On the other hand, Salesforce’s mobile apps highlight what their greatest strength is: their desktop version. Salesforce’s app is designed well and there’s clearly a lot of attention that’s been paid to every last detail, but it still feels like there’s just something… missing. For starters, the app is slow when compared to Zoho’s. It opens slower, runs slower, and customizability is a chore. While on Zoho’s app, creating/modifying records and changing lead owners and assignments can get done with a few swipes and clicks. On Salesforce’s app, these features are either clunky to get to or—as in the case of it lead permission controls—is nonexistent.
This isn’t to say that Zoho’s app is every bit better than Salesforce’s. Zoho has noticeable sync issues, for example, and that has to be a concern when you’re finishing up a task on your computer and then switch to your phone as you head out on the road. Zoho’s app isn’t flawless, but expect a slightly less steep learning curve when handling it as opposed to the Salesforce’s.

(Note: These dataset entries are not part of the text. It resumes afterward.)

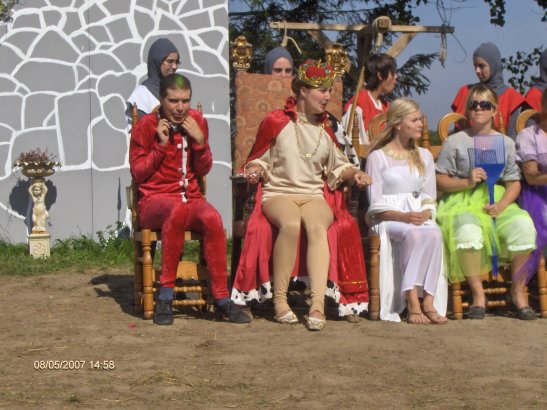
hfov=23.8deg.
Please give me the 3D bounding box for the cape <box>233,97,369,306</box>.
[{"bbox_3d":[0.142,-0.002,7.090,0.730,1.180,0.620,-1,3,-5],"label":"cape"}]

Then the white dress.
[{"bbox_3d":[0.733,0.142,7.138,0.450,0.920,0.660,-1,3,-15],"label":"white dress"}]

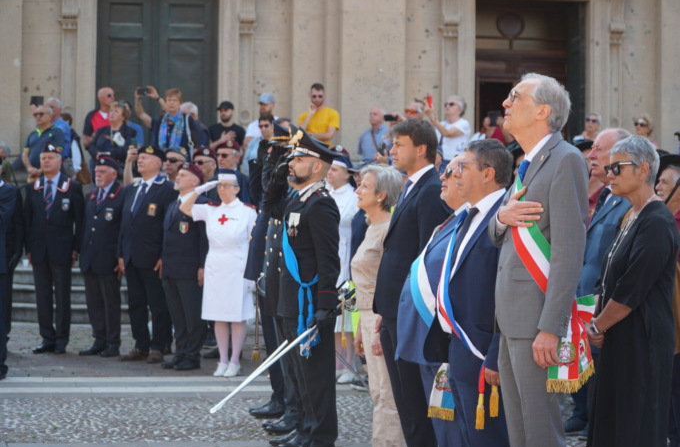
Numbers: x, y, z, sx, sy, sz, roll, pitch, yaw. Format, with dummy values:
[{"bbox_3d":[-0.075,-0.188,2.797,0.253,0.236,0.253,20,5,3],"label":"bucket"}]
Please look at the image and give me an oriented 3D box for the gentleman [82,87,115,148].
[{"bbox_3d":[-2.673,-0.651,18.735,0.520,1.760,0.380,-2,3,-34],"label":"gentleman"}]

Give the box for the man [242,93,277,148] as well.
[{"bbox_3d":[-0.877,-0.601,18.828,0.520,1.740,0.360,1,2,35],"label":"man"}]

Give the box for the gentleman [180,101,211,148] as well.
[{"bbox_3d":[-1.672,-0.568,19.127,0.380,1.680,0.500,-1,2,-30],"label":"gentleman"}]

Verdict: This is closer than it seems, but Zoho wins.
For all of their differences, there do happen to be a couple of areas where both products converge with regards to execution.

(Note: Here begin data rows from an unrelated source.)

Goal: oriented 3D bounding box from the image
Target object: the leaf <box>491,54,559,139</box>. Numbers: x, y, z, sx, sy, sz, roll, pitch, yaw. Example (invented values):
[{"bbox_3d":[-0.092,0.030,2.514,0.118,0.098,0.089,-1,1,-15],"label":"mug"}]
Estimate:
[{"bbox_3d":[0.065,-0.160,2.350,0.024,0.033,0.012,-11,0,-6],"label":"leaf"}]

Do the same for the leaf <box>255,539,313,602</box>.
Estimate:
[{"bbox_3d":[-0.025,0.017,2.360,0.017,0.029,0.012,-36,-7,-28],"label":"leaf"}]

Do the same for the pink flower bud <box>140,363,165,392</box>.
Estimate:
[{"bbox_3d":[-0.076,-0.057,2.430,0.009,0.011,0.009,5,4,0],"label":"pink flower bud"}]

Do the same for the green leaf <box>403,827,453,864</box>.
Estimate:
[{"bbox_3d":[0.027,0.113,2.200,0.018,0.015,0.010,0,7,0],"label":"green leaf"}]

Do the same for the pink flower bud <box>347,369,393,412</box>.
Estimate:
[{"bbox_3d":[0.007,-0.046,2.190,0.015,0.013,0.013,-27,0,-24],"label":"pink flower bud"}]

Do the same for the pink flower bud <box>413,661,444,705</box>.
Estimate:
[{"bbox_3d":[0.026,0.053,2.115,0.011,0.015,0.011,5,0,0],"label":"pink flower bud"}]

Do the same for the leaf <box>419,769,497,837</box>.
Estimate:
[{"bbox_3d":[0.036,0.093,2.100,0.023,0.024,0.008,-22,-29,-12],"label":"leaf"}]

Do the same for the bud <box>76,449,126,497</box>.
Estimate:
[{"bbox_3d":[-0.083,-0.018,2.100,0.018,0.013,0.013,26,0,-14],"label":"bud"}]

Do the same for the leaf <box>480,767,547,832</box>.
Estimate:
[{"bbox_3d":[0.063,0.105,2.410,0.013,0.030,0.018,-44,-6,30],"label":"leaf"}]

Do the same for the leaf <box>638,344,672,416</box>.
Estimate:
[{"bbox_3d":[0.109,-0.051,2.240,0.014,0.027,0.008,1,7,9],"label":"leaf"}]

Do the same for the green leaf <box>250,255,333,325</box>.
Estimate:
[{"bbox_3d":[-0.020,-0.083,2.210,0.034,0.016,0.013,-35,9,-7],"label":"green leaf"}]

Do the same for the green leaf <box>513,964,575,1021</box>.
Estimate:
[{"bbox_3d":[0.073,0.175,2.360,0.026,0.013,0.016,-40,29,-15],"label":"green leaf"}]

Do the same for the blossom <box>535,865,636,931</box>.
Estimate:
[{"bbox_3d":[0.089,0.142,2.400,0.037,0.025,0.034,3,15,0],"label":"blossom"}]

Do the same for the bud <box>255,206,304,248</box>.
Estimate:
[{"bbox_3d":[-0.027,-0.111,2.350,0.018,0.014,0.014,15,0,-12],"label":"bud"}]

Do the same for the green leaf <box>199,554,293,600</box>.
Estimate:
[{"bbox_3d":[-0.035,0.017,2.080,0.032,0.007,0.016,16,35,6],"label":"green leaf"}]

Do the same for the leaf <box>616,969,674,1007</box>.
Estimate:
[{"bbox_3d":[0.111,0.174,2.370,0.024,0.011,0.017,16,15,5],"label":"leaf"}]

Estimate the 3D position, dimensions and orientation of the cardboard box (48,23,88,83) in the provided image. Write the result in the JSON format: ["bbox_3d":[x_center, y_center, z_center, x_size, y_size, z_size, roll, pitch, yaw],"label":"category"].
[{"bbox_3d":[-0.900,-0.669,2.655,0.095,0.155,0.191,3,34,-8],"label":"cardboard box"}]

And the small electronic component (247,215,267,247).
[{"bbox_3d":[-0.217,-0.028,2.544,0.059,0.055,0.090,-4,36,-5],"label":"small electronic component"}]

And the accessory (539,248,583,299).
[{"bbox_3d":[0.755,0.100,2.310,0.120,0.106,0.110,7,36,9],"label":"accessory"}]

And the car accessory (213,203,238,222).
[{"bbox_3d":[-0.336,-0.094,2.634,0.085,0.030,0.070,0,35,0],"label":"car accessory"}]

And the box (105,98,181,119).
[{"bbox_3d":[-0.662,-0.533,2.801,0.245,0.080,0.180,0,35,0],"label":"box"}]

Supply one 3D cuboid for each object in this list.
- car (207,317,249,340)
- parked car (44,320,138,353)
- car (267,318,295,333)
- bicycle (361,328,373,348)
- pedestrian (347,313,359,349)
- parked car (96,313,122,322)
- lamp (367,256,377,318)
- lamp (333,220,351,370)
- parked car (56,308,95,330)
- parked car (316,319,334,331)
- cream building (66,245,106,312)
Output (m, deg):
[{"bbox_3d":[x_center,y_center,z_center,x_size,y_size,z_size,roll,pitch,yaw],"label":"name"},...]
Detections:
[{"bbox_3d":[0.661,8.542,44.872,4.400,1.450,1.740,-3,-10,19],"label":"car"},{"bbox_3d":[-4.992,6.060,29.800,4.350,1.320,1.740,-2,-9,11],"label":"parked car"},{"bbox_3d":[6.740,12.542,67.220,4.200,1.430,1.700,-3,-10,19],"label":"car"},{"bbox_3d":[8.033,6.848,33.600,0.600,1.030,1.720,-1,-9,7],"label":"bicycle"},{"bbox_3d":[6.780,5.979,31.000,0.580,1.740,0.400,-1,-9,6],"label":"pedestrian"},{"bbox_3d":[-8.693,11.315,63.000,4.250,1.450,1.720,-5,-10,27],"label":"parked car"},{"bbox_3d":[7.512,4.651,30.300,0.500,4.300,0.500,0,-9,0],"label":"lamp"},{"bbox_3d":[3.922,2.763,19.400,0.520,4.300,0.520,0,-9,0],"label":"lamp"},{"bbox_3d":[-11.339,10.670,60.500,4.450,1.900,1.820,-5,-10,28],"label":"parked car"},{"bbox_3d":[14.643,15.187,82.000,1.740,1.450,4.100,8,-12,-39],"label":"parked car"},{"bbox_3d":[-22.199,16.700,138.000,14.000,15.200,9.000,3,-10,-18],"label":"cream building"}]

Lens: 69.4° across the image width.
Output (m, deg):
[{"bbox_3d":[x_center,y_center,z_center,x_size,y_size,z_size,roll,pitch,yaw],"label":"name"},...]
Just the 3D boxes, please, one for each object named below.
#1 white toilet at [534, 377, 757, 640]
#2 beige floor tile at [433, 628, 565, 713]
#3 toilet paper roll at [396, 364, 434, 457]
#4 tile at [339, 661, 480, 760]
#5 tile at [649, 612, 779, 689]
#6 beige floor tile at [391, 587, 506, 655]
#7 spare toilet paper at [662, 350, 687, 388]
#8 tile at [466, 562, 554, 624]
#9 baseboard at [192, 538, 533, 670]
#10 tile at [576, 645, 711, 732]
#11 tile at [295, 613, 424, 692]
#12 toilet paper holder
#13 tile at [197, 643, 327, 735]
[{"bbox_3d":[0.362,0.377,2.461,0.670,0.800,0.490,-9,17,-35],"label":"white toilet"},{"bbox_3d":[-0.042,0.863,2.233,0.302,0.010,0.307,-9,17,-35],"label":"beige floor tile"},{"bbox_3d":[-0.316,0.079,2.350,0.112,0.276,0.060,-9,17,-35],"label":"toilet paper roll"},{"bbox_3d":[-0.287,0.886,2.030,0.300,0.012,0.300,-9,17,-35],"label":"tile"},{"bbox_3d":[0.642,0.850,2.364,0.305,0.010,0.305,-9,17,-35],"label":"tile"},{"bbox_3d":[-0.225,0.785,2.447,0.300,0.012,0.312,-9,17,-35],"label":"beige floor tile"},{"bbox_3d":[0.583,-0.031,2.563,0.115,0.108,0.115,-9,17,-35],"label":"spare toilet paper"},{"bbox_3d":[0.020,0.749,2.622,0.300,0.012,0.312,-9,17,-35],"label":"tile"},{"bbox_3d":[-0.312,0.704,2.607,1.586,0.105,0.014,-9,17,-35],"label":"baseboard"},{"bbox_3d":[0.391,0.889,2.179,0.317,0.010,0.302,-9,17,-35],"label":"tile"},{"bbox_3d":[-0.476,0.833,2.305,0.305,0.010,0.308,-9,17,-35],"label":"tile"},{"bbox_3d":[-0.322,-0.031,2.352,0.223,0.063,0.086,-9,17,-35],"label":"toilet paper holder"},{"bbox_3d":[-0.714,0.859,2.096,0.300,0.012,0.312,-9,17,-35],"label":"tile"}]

First of all, they both offer Google Apps integration, which is a big deal for companies that rely on Google products for their everyday business needs. Neither Zoho nor Salesforce blows the other out of the water here, though. On their web apps, the integrations work like you’d expect them to; calendars, tasks, and contacts can be exported to Google and everything syncs like it should.

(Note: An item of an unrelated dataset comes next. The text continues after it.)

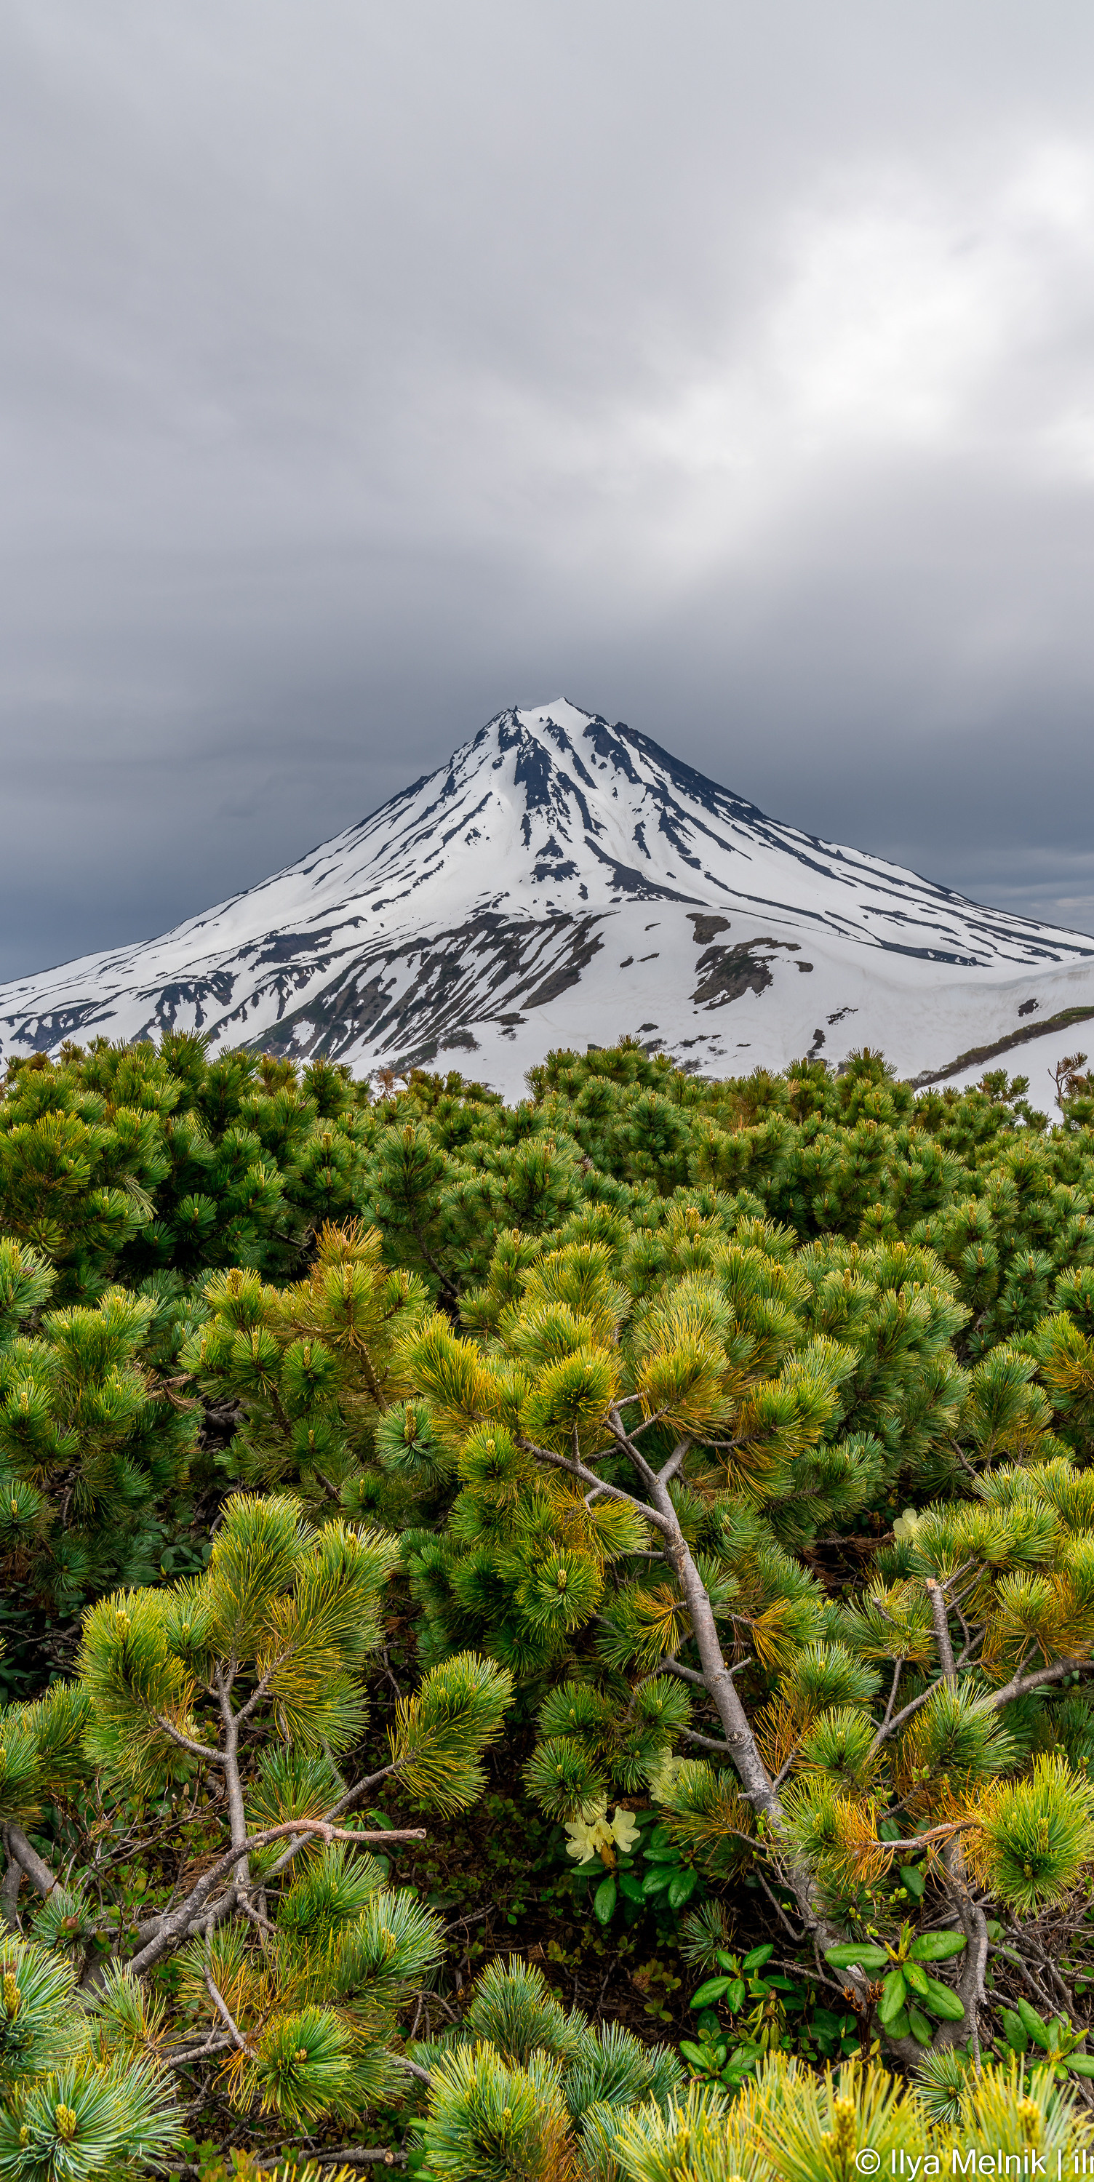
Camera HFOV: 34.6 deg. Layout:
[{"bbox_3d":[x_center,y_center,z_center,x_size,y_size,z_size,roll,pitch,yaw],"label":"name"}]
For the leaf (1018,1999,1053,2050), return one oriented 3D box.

Secondly, their web apps are about as good as it gets. Let’s face it. Both companies have been around for long enough to know that their core strength lies in how well they can cater to businesses from their central web interface. Both Zoho and Salesforce understand this and it translates in the sleekness of their web platforms. So, if you’re at your laptop or desktop, and you need to take a look at those leads and the tasks that are left up to you to complete, either product’s web interface can get you to your destination. Of course, we’ve covered the core features that’ll make your experience with both products differ wildly, but with regards to just the product’s web interface, neither one is going to leave you scratching your head. They both do this well.
If you have the money to spend and can cough up upwards of $25/user/month on CRM software, the parameters of this comparison would change dramatically. Salesforce has long been a virtually unparalleled juggernaut in the field of CRM and handling day-to-day functions for businesses of all sizes. But for just $25/user/month, Zoho not only keeps up with Salesforce; it soars past it. It’s a little cheaper, you get more storage space, more customizability, more core features, and you get a better mobile experience.
You can’t go wrong with either product, but there’s only one clear winner here.
The Verdict: Zoho Professional gives you more bang for the buck than Sales Cloud Group does.